Tampilnya SBY menjadi ketua umum justru bisa menimbulkan persepsi negatif dari publik. Pertama, Demokrat kekurangan kader. Kedua, rangkap jabatan di semua cabang kekuasaan tidak mencerminkan manajemen organisasi besar, tapi organisasi kecil.
"Partai lain sudah meninggalkan patronase kok Demokrat dimundurkan. Kalau itu halnya, jangan heran kalau long term terjadi huru-hara yang lebih besar mencabik-cabik Demokrat sendiri," ujarnya.
Pengamat Politik Hanta Yuda menengarai hasil KLB itu hanya akan efektif jangka pendek. Dalam arti, polemik di tubuh partai tentang ketua umum pengganti Anas Urbaningrum mereda.
Akan tetapi, hal itu berpotensi turbulensi dan gejolak internal di jangka panjang. "KLB memang antiklimaks, tapi jangka panjang, pilihan Pak SBY ini menteri loyalisnya mengambil posisi strategis mengancam partai, terjebak figuritas, bisa dikatakan mengganggu agenda demokratisasi dan kelembagaan partai Demokrat," ujarnya.
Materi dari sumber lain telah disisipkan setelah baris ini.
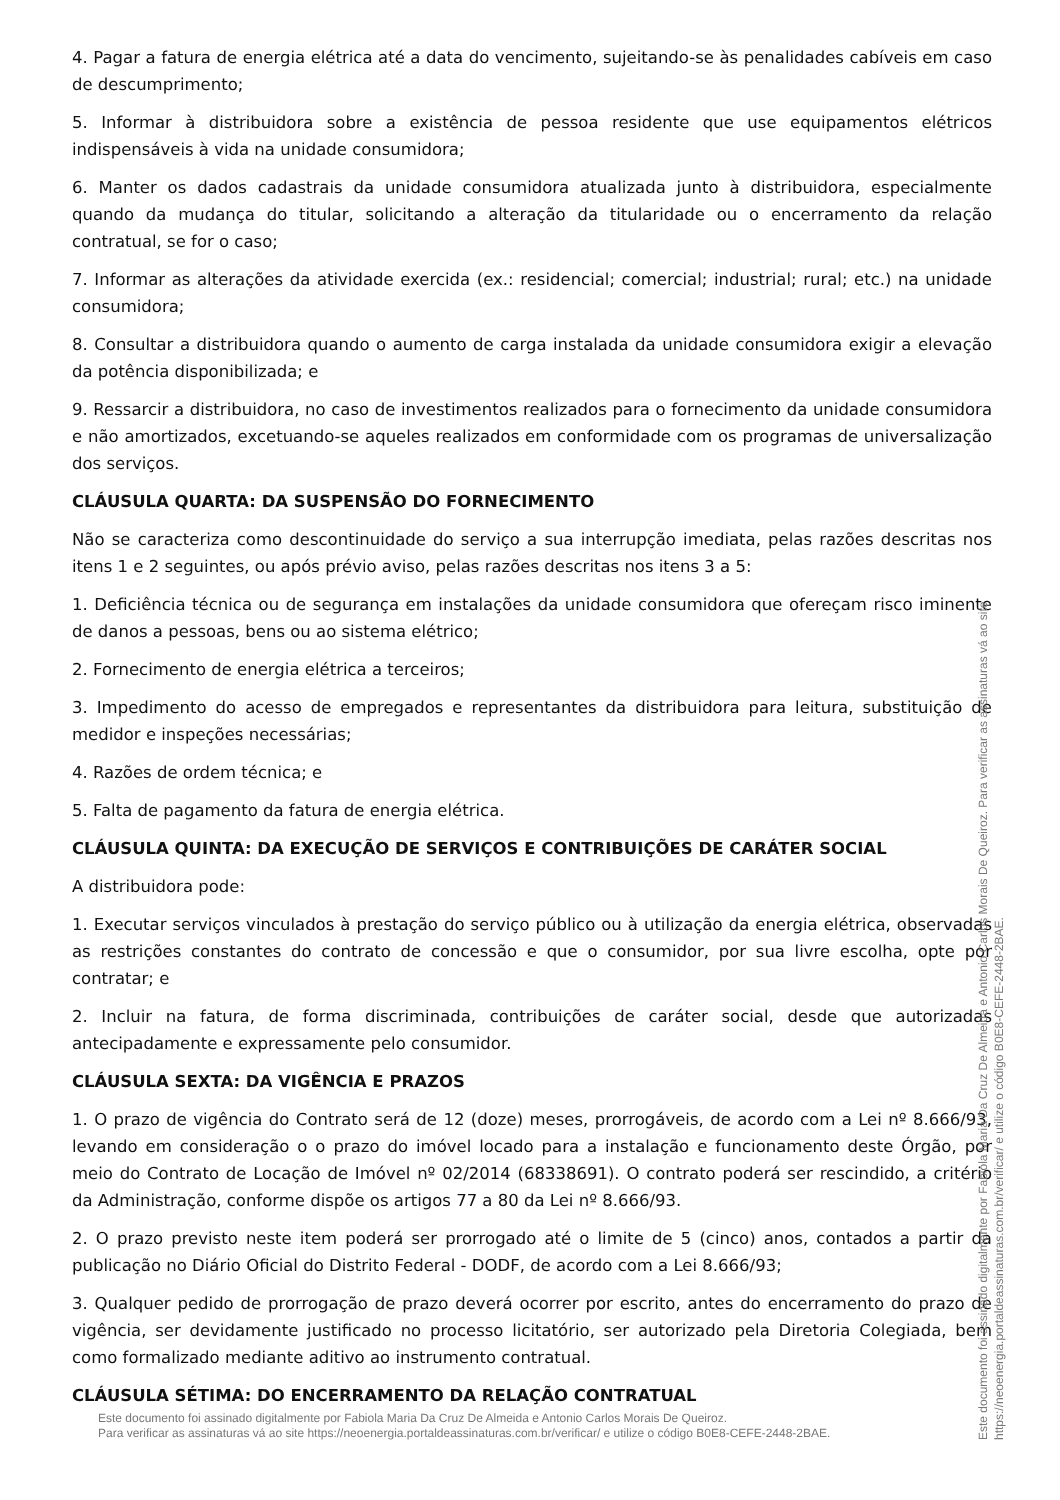4. Pagar a fatura de energia elétrica até a data do vencimento, sujeitando-se às penalidades cabíveis em caso de descumprimento;
5. Informar à distribuidora sobre a existência de pessoa residente que use equipamentos elétricos indispensáveis à vida na unidade consumidora;
6. Manter os dados cadastrais da unidade consumidora atualizada junto à distribuidora, especialmente quando da mudança do titular, solicitando a alteração da titularidade ou o encerramento da relação contratual, se for o caso;
7. Informar as alterações da atividade exercida (ex.: residencial; comercial; industrial; rural; etc.) na unidade consumidora;
8. Consultar a distribuidora quando o aumento de carga instalada da unidade consumidora exigir a elevação da potência disponibilizada; e
9. Ressarcir a distribuidora, no caso de investimentos realizados para o fornecimento da unidade consumidora e não amortizados, excetuando-se aqueles realizados em conformidade com os programas de universalização dos serviços.
CLÁUSULA QUARTA: DA SUSPENSÃO DO FORNECIMENTO
Não se caracteriza como descontinuidade do serviço a sua interrupção imediata, pelas razões descritas nos itens 1 e 2 seguintes, ou após prévio aviso, pelas razões descritas nos itens 3 a 5:
1. Deficiência técnica ou de segurança em instalações da unidade consumidora que ofereçam risco iminente de danos a pessoas, bens ou ao sistema elétrico;
2. Fornecimento de energia elétrica a terceiros;
3. Impedimento do acesso de empregados e representantes da distribuidora para leitura, substituição de medidor e inspeções necessárias;
4. Razões de ordem técnica; e
5. Falta de pagamento da fatura de energia elétrica.
CLÁUSULA QUINTA: DA EXECUÇÃO DE SERVIÇOS E CONTRIBUIÇÕES DE CARÁTER SOCIAL
A distribuidora pode:
1. Executar serviços vinculados à prestação do serviço público ou à utilização da energia elétrica, observadas as restrições constantes do contrato de concessão e que o consumidor, por sua livre escolha, opte por contratar; e
2. Incluir na fatura, de forma discriminada, contribuições de caráter social, desde que autorizadas antecipadamente e expressamente pelo consumidor.
CLÁUSULA SEXTA: DA VIGÊNCIA E PRAZOS
1. O prazo de vigência do Contrato será de 12 (doze) meses, prorrogáveis, de acordo com a Lei nº 8.666/93, levando em consideração o o prazo do imóvel locado para a instalação e funcionamento deste Órgão, por meio do Contrato de Locação de Imóvel nº 02/2014 (68338691). O contrato poderá ser rescindido, a critério da Administração, conforme dispõe os artigos 77 a 80 da Lei nº 8.666/93.
2. O prazo previsto neste item poderá ser prorrogado até o limite de 5 (cinco) anos, contados a partir da publicação no Diário Oficial do Distrito Federal - DODF, de acordo com a Lei 8.666/93;
3. Qualquer pedido de prorrogação de prazo deverá ocorrer por escrito, antes do encerramento do prazo de vigência, ser devidamente justificado no processo licitatório, ser autorizado pela Diretoria Colegiada, bem como formalizado mediante aditivo ao instrumento contratual.
CLÁUSULA SÉTIMA: DO ENCERRAMENTO DA RELAÇÃO CONTRATUAL
Este documento foi assinado digitalmente por Fabiola Maria Da Cruz De Almeida e Antonio Carlos Morais De Queiroz.
Para verificar as assinaturas vá ao site https://neoenergia.portaldeassinaturas.com.br/verificar/ e utilize o código B0E8-CEFE-2448-2BAE.
Este documento foi assinado digitalmente por Fabiola Maria Da Cruz De Almeida e Antonio Carlos Morais De Queiroz. Para verificar as assinaturas vá ao site https://neoenergia.portaldeassinaturas.com.br/verificar/ e utilize o código B0E8-CEFE-2448-2BAE.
Menurutnya, tidak semua faksi di tubuh partai terakomodasi dengan tiga pejabat baru yang diumumkan SBY Minggu pagi ini. "Marzuki Alie diakomodir, tapi saya kira yang harus diantisipasi, kelihatan faksi Anas tidak diakomodasi," ujarnya.
Hanta menilai saat ini SBY memang bisa dijadikan patron pemersatu partai. Akan tetapi, SBY juga tidak mungkin terus menjadi magnet politik. "Pak SBY ini akan anti klimaks, tidak sekuat 2009. Kalau terjerembab dalam patronase ini, jangan-jangan usia partai ini tidak lebih panjang dari usia politik Pak SBY."
Menurut Pengamat Politik Yunarto Wijaya, hasil KLB ini juga menunjukkan pembersihan orang-orang Anas Urbaningrum dari struktur strategis partai. "Ini upaya SBY mengamankan dirinya dengan menarik orang terdekatnya di Partai Demokrat. Bukan kalkulasi rasional membuat partai ini ingin naik elektabilitasnya," ujarnya.
Menurutnya, ini juga menunjukkan paradoks lain SBY. SBY berpidato agar partai jangan tergantung personal, tetapi pengambilan keputusan partai masih harus melaluinya terlebih dahulu.
"Jangka panjang sepanjang partai masih sebatas fans club suatu saat akan menjadi partai kerdil," katanya.